High School in Albuquerque, New Mexico

The Old Albuquerque High School is the historic former campus of Albuquerque High School in Albuquerque, New Mexico. It is located in the Huning Highlands neighborhood and is protected by the city as a historic landmark. It is located on the northeast corner of Central and Broadway NE, at the center of an area that has become known as East Downtown or EDo. The campus comprises five buildings, the oldest of which was built in 1914. After the school moved to a new location in 1974, the old buildings were left abandoned for decades before being renovated as loft apartments in the early 21st century. Old Albuquerque High was added to the New Mexico State Register of Cultural Properties in 1977.

==Buildings==
The Old Albuquerque High campus comprises five buildings grouped around a central courtyard. All of the buildings were designed in the Gothic Revival style typical of early 20th-century school architecture.

Old Main is the original building, constructed in 1914. It is located on the southeast corner of the campus, facing Central Avenue. The three-story building was designed by Henry C. Trost and originally housed classrooms, a gymnasium, a library, an auditorium, and a science laboratory.

The Manual Arts Building was built in 1927 on the east side of campus, facing Arno Street. It has three stories and 27,000 sqft of floor area, and originally housed a woodshop and machine shop in addition to classrooms. It was designed by local architect George M. Williamson.

The Classroom Building (1937), Gymnasium (1938), and Library (1940) were all designed by Louis Hesselden and built with New Deal funding and Works Progress Administration labor. The Gymnasium, which sits at the north end of the campus, is the largest building with 68,000 sqft of floor area. The Classroom Building and the Library face Broadway on the west side of campus.

==History==

Old Main was built in 1914, replacing Albuquerque High's previous location in the Central School building downtown. At the time Albuquerque had only 12,000 residents, and critics complained that the new building was too large and would never reach its capacity of 500 students. This proved not to be the case as a second building was required just 13 years later, and the campus had grown to five buildings by 1940. Albuquerque High remained the only high school in the city until Highland High School opened in 1949.

In 1974, Albuquerque High School moved to a new location about one mile (1.6 km) to the north, leaving the old campus vacant. Albuquerque Public Schools eventually sold the buildings, and they were left to deteriorate over the next 25 years as various plans to reuse them fell through and the surrounding neighborhood became increasingly blighted.

==Redevelopment==
Efforts to renovate the former high school intensified in 1989 when the Albuquerque City Council authorized funds to purchase the property.

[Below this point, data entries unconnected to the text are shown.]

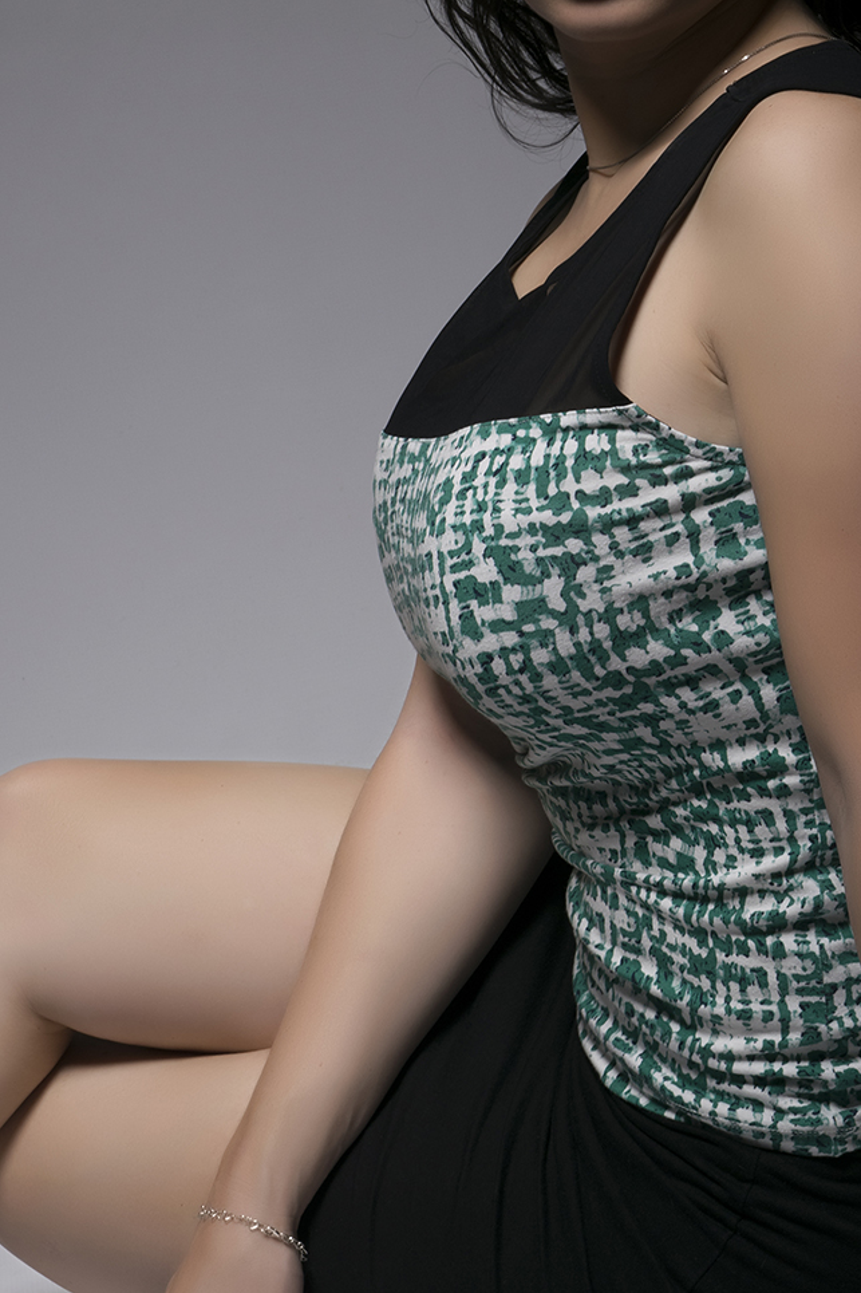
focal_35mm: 137
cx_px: 575
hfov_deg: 10.0
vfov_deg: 15.0
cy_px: 618
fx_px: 4910
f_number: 13
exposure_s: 1/200
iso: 100
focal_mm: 55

In 1996, after years of legal wrangling, the city succeeded in acquiring four of the five campus buildings for $1.5 million. The city eventually settled on a plan to convert the buildings into loft apartments in a joint venture with a private developer, and work began in 2001. The Classroom Building and Old Main were the first to be renovated, followed by the Gymnasium, Library, and finally the separately-owned Manual Arts Building. The renovation preserved many interior details such as doors, handrails, and even blackboards. The gymnasium and library reading room are protected spaces and have also been preserved.

The success of the project spurred further revitalization efforts in the surrounding area, leading the city to draft an East Downtown master plan in 2005 to guide future development.